◆ WORK INSTRUCTION:
In your answer, give each entry again exactly as it appears.

(ENTRIES SHOWN Opens)

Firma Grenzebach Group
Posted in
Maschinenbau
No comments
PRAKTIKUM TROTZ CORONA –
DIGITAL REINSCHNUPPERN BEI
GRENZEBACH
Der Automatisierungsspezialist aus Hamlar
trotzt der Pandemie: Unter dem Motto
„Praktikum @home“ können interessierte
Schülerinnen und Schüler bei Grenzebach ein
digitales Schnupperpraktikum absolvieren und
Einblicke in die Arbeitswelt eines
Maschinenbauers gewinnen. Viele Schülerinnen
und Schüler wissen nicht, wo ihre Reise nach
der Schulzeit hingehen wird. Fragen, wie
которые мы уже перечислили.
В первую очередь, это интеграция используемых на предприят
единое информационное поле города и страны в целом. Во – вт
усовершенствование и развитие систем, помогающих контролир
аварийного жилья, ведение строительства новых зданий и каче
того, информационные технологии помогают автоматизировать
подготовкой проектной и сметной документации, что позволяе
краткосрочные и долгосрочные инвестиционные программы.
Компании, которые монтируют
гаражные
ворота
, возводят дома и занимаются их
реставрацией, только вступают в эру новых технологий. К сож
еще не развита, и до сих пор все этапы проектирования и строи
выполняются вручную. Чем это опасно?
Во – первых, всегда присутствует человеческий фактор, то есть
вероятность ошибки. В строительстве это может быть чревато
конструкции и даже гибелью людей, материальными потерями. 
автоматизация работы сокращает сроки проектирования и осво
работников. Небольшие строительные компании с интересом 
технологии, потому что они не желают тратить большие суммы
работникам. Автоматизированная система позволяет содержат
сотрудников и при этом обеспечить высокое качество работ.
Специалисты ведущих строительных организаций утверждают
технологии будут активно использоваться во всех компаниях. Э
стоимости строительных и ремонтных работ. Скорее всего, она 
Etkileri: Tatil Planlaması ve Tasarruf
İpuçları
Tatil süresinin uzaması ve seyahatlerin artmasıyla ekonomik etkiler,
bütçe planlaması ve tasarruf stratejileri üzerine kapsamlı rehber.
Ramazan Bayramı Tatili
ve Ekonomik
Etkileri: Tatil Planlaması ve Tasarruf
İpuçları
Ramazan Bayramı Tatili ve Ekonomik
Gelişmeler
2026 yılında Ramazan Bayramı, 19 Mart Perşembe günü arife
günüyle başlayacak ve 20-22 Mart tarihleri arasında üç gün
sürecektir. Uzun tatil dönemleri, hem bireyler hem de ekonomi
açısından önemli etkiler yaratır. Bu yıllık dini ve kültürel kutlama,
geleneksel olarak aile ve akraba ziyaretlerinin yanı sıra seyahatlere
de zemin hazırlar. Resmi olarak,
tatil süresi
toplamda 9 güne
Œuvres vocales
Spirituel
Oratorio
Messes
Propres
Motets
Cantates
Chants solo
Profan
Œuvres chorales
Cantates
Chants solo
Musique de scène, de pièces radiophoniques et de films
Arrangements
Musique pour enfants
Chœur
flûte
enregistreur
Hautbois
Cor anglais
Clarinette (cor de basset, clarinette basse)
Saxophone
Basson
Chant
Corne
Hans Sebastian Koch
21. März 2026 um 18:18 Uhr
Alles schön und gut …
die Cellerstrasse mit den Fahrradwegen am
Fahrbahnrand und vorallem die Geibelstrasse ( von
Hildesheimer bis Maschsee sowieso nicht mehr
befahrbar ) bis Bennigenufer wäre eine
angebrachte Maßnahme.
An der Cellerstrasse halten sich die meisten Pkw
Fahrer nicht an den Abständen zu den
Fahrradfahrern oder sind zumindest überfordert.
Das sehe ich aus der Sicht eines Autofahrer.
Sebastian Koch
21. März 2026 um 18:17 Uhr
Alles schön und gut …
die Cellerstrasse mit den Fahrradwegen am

(ENTRIES SHOWN Closes)

◆ WRITTEN SOLUTION:
Firma Grenzebach Group
Posted in
Maschinenbau
No comments
PRAKTIKUM TROTZ CORONA –
DIGITAL REINSCHNUPPERN BEI
GRENZEBACH
Der Automatisierungsspezialist aus Hamlar
trotzt der Pandemie: Unter dem Motto
„Praktikum @home“ können interessierte
Schülerinnen und Schüler bei Grenzebach ein
digitales Schnupperpraktikum absolvieren und
Einblicke in die Arbeitswelt eines
Maschinenbauers gewinnen. Viele Schülerinnen
und Schüler wissen nicht, wo ihre Reise nach
der Schulzeit hingehen wird. Fragen, wie
которые мы уже перечислили.
В первую очередь, это интеграция используемых на предприят
единое информационное поле города и страны в целом. Во – вт
усовершенствование и развитие систем, помогающих контролир
аварийного жилья, ведение строительства новых зданий и каче
того, информационные технологии помогают автоматизировать
подготовкой проектной и сметной документации, что позволяе
краткосрочные и долгосрочные инвестиционные программы.
Компании, которые монтируют
гаражные
ворота
, возводят дома и занимаются их
реставрацией, только вступают в эру новых технологий. К сож
еще не развита, и до сих пор все этапы проектирования и строи
выполняются вручную. Чем это опасно?
Во – первых, всегда присутствует человеческий фактор, то есть
вероятность ошибки. В строительстве это может быть чревато
конструкции и даже гибелью людей, материальными потерями. 
автоматизация работы сокращает сроки проектирования и осво
работников. Небольшие строительные компании с интересом 
технологии, потому что они не желают тратить большие суммы
работникам. Автоматизированная система позволяет содержат
сотрудников и при этом обеспечить высокое качество работ.
Специалисты ведущих строительных организаций утверждают
технологии будут активно использоваться во всех компаниях. Э
стоимости строительных и ремонтных работ. Скорее всего, она 
Etkileri: Tatil Planlaması ve Tasarruf
İpuçları
Tatil süresinin uzaması ve seyahatlerin artmasıyla ekonomik etkiler,
bütçe planlaması ve tasarruf stratejileri üzerine kapsamlı rehber.
Ramazan Bayramı Tatili
ve Ekonomik
Etkileri: Tatil Planlaması ve Tasarruf
İpuçları
Ramazan Bayramı Tatili ve Ekonomik
Gelişmeler
2026 yılında Ramazan Bayramı, 19 Mart Perşembe günü arife
günüyle başlayacak ve 20-22 Mart tarihleri arasında üç gün
sürecektir. Uzun tatil dönemleri, hem bireyler hem de ekonomi
açısından önemli etkiler yaratır. Bu yıllık dini ve kültürel kutlama,
geleneksel olarak aile ve akraba ziyaretlerinin yanı sıra seyahatlere
de zemin hazırlar. Resmi olarak,
tatil süresi
toplamda 9 güne
Œuvres vocales
Spirituel
Oratorio
Messes
Propres
Motets
Cantates
Chants solo
Profan
Œuvres chorales
Cantates
Chants solo
Musique de scène, de pièces radiophoniques et de films
Arrangements
Musique pour enfants
Chœur
flûte
enregistreur
Hautbois
Cor anglais
Clarinette (cor de basset, clarinette basse)
Saxophone
Basson
Chant
Corne
Hans Sebastian Koch
21. März 2026 um 18:18 Uhr
Alles schön und gut …
die Cellerstrasse mit den Fahrradwegen am
Fahrbahnrand und vorallem die Geibelstrasse ( von
Hildesheimer bis Maschsee sowieso nicht mehr
befahrbar ) bis Bennigenufer wäre eine
angebrachte Maßnahme.
An der Cellerstrasse halten sich die meisten Pkw
Fahrer nicht an den Abständen zu den
Fahrradfahrern oder sind zumindest überfordert.
Das sehe ich aus der Sicht eines Autofahrer.
Sebastian Koch
21. März 2026 um 18:17 Uhr
Alles schön und gut …
die Cellerstrasse mit den Fahrradwegen am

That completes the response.